[MATERIAL FOR THE TASK]

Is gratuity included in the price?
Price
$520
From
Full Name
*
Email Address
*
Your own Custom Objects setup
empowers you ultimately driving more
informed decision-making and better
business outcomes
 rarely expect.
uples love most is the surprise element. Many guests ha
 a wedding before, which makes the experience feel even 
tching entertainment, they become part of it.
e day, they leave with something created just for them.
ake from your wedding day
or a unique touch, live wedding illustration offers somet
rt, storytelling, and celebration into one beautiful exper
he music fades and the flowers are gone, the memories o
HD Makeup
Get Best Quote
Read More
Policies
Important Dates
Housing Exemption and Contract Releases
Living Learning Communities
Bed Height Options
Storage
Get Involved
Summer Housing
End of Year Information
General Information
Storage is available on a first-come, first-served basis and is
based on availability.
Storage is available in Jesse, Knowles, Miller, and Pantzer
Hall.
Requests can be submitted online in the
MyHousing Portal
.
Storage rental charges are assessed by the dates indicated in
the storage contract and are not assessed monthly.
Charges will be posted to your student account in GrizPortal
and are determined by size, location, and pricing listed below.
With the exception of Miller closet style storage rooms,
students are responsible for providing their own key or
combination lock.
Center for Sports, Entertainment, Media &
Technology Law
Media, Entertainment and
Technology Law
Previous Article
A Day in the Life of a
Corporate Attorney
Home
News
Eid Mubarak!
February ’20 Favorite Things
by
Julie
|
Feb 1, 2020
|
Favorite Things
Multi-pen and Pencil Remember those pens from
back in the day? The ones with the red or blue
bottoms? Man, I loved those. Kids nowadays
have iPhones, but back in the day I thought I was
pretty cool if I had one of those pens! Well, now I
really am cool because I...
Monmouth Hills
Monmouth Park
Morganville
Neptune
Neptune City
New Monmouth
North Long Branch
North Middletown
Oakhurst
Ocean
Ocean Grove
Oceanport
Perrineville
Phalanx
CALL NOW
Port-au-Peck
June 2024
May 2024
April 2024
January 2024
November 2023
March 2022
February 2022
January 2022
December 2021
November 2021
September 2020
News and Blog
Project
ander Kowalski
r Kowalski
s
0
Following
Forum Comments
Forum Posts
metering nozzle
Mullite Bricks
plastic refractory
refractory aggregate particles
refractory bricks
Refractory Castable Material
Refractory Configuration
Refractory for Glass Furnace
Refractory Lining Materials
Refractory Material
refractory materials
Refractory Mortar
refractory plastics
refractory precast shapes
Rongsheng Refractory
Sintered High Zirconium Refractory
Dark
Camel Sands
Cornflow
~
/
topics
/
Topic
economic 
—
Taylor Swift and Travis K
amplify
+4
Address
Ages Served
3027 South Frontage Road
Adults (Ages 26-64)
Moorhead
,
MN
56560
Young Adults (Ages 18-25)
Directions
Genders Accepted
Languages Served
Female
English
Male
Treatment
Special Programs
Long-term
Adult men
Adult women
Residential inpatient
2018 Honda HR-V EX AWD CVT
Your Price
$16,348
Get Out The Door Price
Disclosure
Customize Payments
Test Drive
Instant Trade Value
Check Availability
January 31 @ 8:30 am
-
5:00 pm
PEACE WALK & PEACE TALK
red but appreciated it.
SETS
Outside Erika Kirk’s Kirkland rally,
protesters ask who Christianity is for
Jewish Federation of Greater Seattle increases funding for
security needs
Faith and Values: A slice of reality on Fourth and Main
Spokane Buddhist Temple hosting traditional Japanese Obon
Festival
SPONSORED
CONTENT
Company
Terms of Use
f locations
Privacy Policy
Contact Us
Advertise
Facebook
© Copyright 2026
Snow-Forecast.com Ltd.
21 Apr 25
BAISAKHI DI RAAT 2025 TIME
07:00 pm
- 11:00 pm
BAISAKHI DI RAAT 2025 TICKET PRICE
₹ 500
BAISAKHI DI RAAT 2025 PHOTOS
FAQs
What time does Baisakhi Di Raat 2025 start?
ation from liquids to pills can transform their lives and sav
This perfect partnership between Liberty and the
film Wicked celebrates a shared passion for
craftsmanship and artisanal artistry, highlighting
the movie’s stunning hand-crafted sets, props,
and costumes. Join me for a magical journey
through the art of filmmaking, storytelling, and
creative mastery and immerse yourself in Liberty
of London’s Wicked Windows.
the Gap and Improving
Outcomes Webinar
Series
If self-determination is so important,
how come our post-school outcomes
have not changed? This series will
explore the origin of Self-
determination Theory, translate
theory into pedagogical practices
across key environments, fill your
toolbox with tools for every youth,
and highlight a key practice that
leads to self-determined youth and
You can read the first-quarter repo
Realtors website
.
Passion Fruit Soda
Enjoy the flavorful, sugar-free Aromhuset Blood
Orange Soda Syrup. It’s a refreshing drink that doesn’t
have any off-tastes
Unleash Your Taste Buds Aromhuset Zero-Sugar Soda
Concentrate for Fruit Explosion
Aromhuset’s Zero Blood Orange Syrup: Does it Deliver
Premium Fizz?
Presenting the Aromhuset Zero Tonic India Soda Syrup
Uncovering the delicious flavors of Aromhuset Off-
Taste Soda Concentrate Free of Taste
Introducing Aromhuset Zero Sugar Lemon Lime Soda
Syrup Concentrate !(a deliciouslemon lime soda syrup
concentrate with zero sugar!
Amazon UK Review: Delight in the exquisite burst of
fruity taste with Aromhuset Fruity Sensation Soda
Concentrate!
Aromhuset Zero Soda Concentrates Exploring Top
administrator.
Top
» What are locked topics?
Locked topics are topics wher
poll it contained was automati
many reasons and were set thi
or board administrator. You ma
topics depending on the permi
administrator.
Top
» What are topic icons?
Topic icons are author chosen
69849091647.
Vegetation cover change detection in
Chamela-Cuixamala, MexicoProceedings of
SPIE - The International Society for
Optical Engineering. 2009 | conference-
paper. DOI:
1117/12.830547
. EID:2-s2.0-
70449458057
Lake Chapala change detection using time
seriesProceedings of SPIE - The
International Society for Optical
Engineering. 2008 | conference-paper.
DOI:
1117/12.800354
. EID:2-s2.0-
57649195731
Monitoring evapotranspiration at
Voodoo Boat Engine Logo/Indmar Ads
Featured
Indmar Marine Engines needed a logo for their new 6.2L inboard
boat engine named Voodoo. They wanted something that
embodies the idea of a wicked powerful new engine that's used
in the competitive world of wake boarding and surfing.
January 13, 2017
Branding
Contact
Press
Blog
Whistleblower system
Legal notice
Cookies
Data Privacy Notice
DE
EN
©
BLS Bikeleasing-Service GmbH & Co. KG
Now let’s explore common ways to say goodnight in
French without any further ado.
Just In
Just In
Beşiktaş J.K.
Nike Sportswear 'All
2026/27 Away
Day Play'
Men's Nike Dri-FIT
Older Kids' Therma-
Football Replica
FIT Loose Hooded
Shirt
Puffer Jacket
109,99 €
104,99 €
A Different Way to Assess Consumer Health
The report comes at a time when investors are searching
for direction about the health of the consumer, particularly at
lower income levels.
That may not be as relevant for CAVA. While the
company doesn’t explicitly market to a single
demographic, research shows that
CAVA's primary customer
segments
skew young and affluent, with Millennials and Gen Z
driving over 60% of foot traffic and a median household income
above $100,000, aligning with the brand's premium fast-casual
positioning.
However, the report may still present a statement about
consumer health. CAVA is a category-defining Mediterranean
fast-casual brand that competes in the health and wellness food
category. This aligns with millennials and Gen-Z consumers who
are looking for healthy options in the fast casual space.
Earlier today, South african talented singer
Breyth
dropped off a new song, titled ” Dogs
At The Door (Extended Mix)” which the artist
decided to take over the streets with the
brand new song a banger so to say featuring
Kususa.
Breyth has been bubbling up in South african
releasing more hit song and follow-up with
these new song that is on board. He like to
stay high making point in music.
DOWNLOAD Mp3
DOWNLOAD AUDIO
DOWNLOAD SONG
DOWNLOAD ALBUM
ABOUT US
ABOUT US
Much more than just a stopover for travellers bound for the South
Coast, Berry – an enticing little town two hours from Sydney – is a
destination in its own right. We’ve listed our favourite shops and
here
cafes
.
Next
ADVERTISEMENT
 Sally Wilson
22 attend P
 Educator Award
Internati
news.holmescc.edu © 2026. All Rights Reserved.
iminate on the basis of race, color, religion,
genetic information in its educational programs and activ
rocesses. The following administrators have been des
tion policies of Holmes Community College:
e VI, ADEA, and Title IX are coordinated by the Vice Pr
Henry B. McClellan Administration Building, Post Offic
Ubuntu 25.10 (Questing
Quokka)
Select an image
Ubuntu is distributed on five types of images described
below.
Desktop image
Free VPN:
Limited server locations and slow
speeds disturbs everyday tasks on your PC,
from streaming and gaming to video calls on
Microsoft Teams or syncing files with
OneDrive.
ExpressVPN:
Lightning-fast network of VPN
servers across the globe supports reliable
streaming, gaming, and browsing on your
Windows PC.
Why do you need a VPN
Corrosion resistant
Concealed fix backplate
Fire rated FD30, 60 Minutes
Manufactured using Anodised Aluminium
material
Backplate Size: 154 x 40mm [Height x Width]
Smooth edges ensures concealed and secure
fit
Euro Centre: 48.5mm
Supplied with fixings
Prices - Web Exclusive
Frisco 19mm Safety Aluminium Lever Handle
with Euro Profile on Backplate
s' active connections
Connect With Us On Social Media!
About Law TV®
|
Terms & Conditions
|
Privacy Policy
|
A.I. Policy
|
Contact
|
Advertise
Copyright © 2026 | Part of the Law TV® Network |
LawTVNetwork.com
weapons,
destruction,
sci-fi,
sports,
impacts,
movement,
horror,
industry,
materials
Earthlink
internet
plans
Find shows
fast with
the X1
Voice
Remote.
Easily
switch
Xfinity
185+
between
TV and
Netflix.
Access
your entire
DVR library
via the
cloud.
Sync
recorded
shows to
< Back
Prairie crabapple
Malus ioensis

[/MATERIAL FOR THE TASK]

◆ **HOW TO COMPLETE THIS TASK**: Show each line of the data above that contains the string "those".

◆ **ANSWER AREA**:
Multi-pen and Pencil Remember those pens from
bottoms? Man, I loved those. Kids nowadays
pretty cool if I had one of those pens! Well, now I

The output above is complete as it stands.